Over the next four to five years, ArClab will undertake the restoration of 141 Neil Road, a historic townhouse in the Blair Plain Conservation Area. The Portabella family, who owned the house, had recently donated it to the University, along with a gift of S$2 million, to support its repair and conservation works.
“We are deeply grateful to the Portabella family for their generous gift. The first of its kind in Southeast Asia, the ArClab aims to be an exemplar and pedagogical demonstration of sensitive repair and conservation, adaptive reuse of heritage, and sustainable management of the historic environment,” said Professor Ho Puay Peng, Head of the NUS Department of Architecture and UNESCO Chair on Architectural Heritage Conservation and Management in Asia.
The building’s conservation process will provide opportunities for both teaching and research. Using the conserved townhouse as a living lab, ArClab will showcase a new model for learning about the historic environment, building professional capacity to manage historical resources, and promoting historical and environmental studies.
Professor Heng Chye Kiang, Deputy Dean (Research), NUS College of Design and Engineering, added, “ArClab is a timely endeavour that brings together expertise in engineering, design and architecture from the NUS College of Design and Engineering to preserve our history and build skills to address Singapore’s unique urban sustainability concerns.”
Speaking at the opening of ArClab, Minister Lee said, “I am excited to see how ArClab will become an engine to build up knowledge of conservation practices and skills locally; develop heritage capacity building in Singapore and our region; support building owners in the maintenance and restoration of heritage buildings; grow Singapore’s overseas presence in built heritage and break new ground internationally; and see how we can imbue sustainability and livability in built heritage.”

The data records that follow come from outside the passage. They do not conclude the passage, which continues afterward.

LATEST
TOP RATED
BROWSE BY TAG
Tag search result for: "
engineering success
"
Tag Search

Cultural heritage comes alive
One of the oldest building in the entire stretch of Neil Road, the historic house was built as part of the Everton Estate in the 1880s. It sits on a land area of 3,193 sq ft and has a gross floor area of 4,813 sq ft. The house resembles the first transitional typology of local townhouses, which straddles the early (the 1820s – 1900s) and late Straits periods. The rectangular-shaped plan of the house corresponds to traditional Chinese geomancy, which involves placing primary elements along the N-S axis and secondary in the transverse direction. The historic building contains a marvellous collection of decorative tiles depicting English Art Noveau and Chinese motifs. It is adorned with several auspicious Chinese character plaques in clerical and cursive font styles.
Housed within the historic building, ArClab will be a dynamic “classroom in the city” for students taking graduate programmes and doctoral studies in built heritage management. They will play a significant role in the repair and conservation works. Students will learn and conduct research on areas such as traditional building materials and craftsmanship; the use of innovative technologies for repair works, energy efficiency and comfort; and net-zero retrofit in historic buildings. ArClab will also design and deliver advanced courses for professionals working in the field of built heritage.

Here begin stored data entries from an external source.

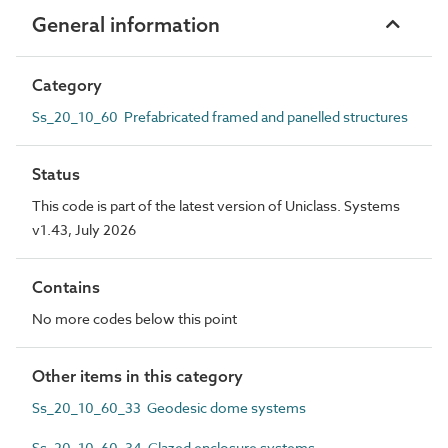
General information
Category
Ss_20_10_60 Prefabricated framed and panelled structures
Status
This code is part of the latest version of Uniclass. Systems
v1.43, July 2026
Contains
No more codes below this point
Other items in this category
Ss_20_10_60_33 Geodesic dome systems
Ss_20_10_60_34 Glazed enclosure systems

Research will be conducted alongside teaching activities in the conserved building. NUS researchers will carry out various projects, including conducting research, documentation and restoration of Singapore’s heritage using innovative technologies such as 3D modelling; developing an integrated approach for energy efficiency and net-zero retrofit of Singapore’s historic buildings; testing and developing traditional building materials and techniques as well as using innovative technologies for conservation and repair works in the Singapore context; and estimating the impact of the high-density urban surroundings on the microclimate of historic districts.
A broad range of advanced equipment will be available for researchers and students to conduct holistic research and training.
Cultivating heritage awareness and appreciation
To help promote a better understanding and appreciation of historic buildings and the work involved in their repair, the historic building will be open to the public during and after the conservation works are completed by 2027. ArClab plans to welcome visitors in early 2023, and heritage buffs can enjoy a specially curated exhibition titled “Heritage in Motion” showcasing the evolution of the house and the neighbourhood as well as a guided tour of the ground floor of the house.
Prof Ho said, “ArClab will serve as a unique resource for NUS students and researchers, industry professionals, and the general public while enabling cutting-edge cross-disciplinary research and collaboration across the fields of digital conservation technology, material sciences, building aesthetics, and environmental sustainability.”
“Beyond providing opportunities to learn and research, I hope that ArClab can kickstart more conversations on the future of the built and cultural heritage in Singapore. Above all, we want to foster appreciation for our built heritage among the public and potentially even inspire future leaders in this area. So that we continue to have conserved and heritage buildings that current and future generations of Singaporeans can love and cherish,” commented Minister Lee.